Premiere des Musicals Aladdin

Der beliebte Kinderfilm Aladdin erlebte nicht nur eine erfolgreiche Neuauflage in den Kinos, sondern feierte auch in Stuttgart seine Premiere. Beide Versionen der Geschichte aus 1001 Nacht verzaubern auch heute noch Generationen. Im Kinofilm durch Starbesetzung des Dschinnis mit Will Smith und im Musical durch spektakuläre und traumhafte Inszenierungen. Beide überzeugen Kritiker und Zuschauer gleichermaßen. Die Geschichte des jungen Aladdin ist bekannt und so manch einer von uns hätte gerne einen Dschinni aus der Wunderlampe, der drei Wünsche erfüllt. Drei Wünsche, die dem jungen Aladdin helfen, seine Träume zu erfüllen und sein Schicksal zu finden. Natürlich kommt in beiden Varianten die Liebe zur Sultan-Tochter Jasmin nicht zu kurz.

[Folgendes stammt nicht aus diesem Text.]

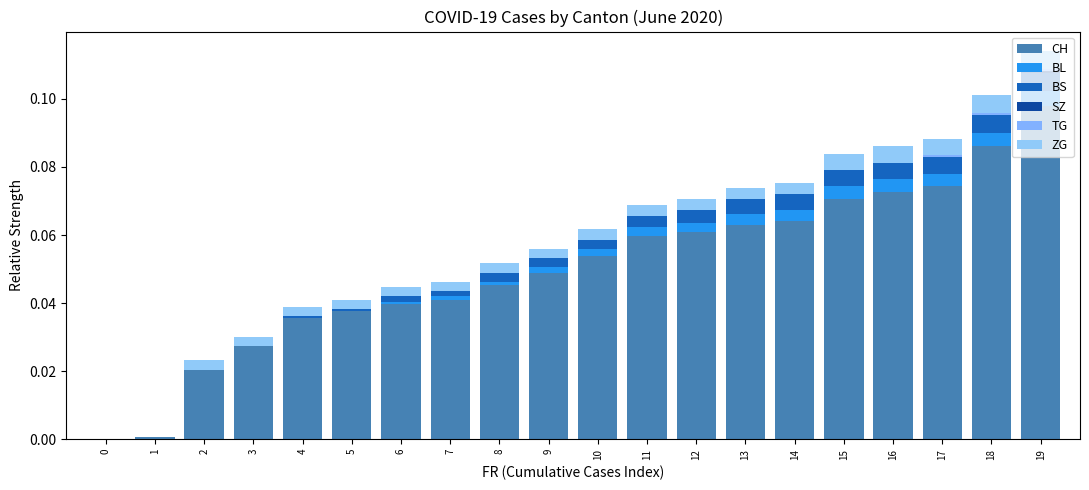

Are the bars horizontal?

No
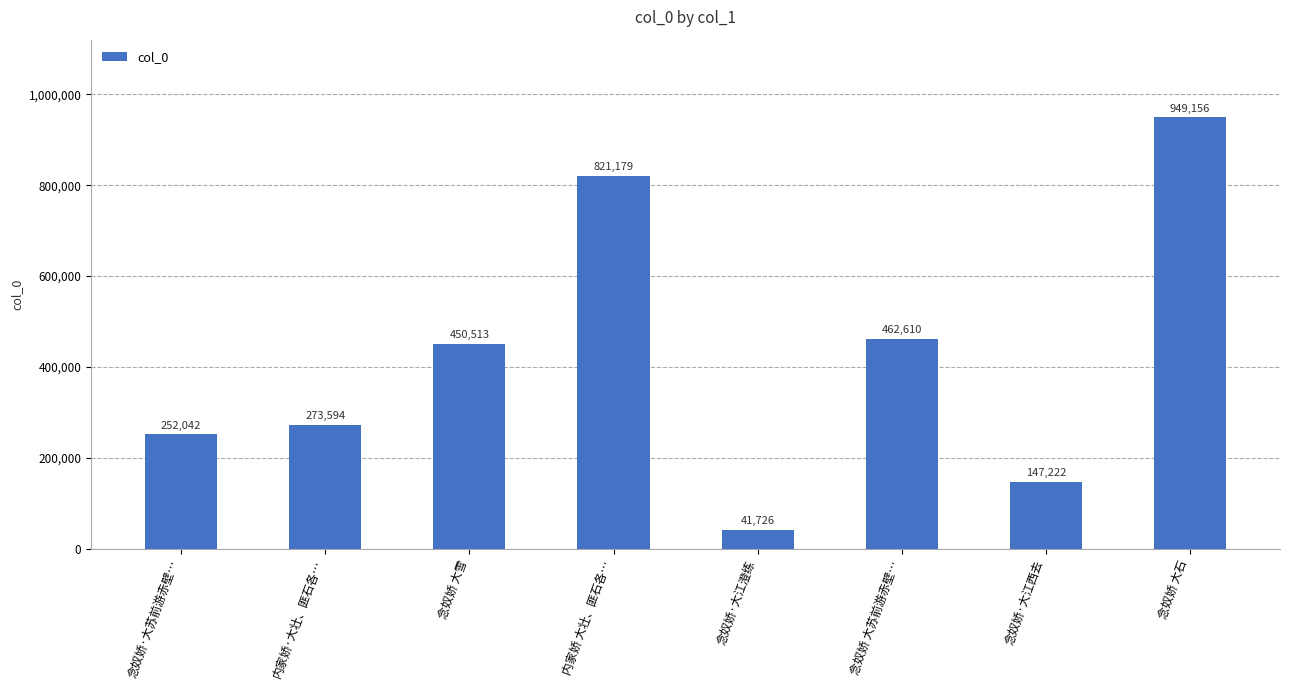

The value at 内家娇 大壮、匪石各… is 1358064. True or false?

False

Premiere des Musicals Anastasia

Der einschlagende Erfolg am Broadway hat die Geschichte der jungen, geheimnisumwobenen Zarentochter Anastasia auch auf die deutsche Musicalbühne gebracht. Die Zuschauer werden entführt in das russische Zarenreich und erleben die Reise einer jungen Frau und deren bewegendes Schicksal. Natürlich hat das Musical seine eigene Darstellung der historischen Geschehnisse und ist keine Spiegelung der tatsächlichen historischen Hintergründe. Jedoch ist dieses Musical im Gegensatz zu Aladdin emotionsgeladen und dramatisch. Es bringt die Zuschauer in eine Welt längst vergangener Dynastien, Reiche und Revolutionen. Gerade der Mythos um die verschollene Zarentochter Anastasia und deren vermeintliches Schicksal bietet Anlass zu Spekulationen und somit eine perfekte Grundlage für Hollywood und damit auch für den Broadway. Auch wenn ihr Schicksal und Ende sicherlich weit dramatischer war, so tut es doch dem Mythos Anastasia keinen Abbruch.